If one of the two symbols is sent to a texting app on an iPhone, iPad, Mac, or even Apple Watch, the software immediately crashes. In many cases, it needs to be reinstalled. The bug becomes still more destructive when sent to iMessage, as it will cause the whole device to crash. This is all because of the default font Apple uses.
“The reason of the crash is the San Francisco font itself, when it tries to render division by zero,” Andrew Frost the CEO of Aloha Browser, a software company that first spotted the bug, tells Inverse. “Apps that use different fonts are totally safe.”
What’s going on under the hood is actually pretty simple to understand. The San Francisco font Apple uses doesn’t contain either of these symbols, so a device using the font is essentially looking for a symbol that doesn’t exist. It’s just as brain-breaking for Apple’s software as it would be trying to divide a number by zero, as Frost mentioned.
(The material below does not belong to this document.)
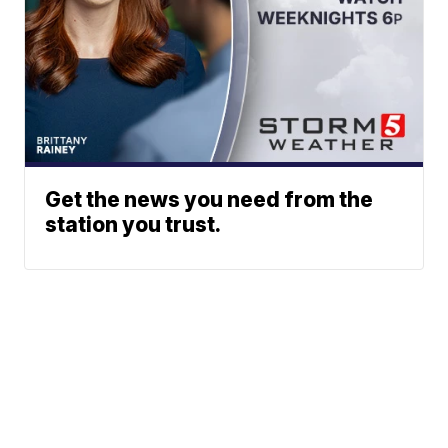
Get the news you need from the
station you trust.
Aloha Browser software engineers first spotted these detrimental symbols on February 12 and reported it to Open Radar, an open-source bug tracker. The company later discovered the symbol they reported was in fact a combination of two Telugu characters.
“It looks like it works like Chinese — when you type [a] few letters, there is only one you see on the screen,” explained Frost. “The same [principles] apply with Thai; we have checked them as well, but found no issues.”
Aloha Browser reported the two symbols to Apple, then collaborated with TechCrunch for exclusive coverage of this text bomb — but not before word about the company’s initial report spread.
Italian tech blog Mobile World caught wind of the Open Radar report and proceeded to run a story that mistakenly stated there is only one symbol causing the crashes. Several subsequent stories have repeated this error.
At the time of writing, Apple has not made an official statement regarding this problem, and the time frame for a fix is unknown.
There’s reason to get this sorted quickly: Until it’s fixed, a malicious actor could spam these symbols across social media platforms, leading to the mass crashing of apps and Apple devices.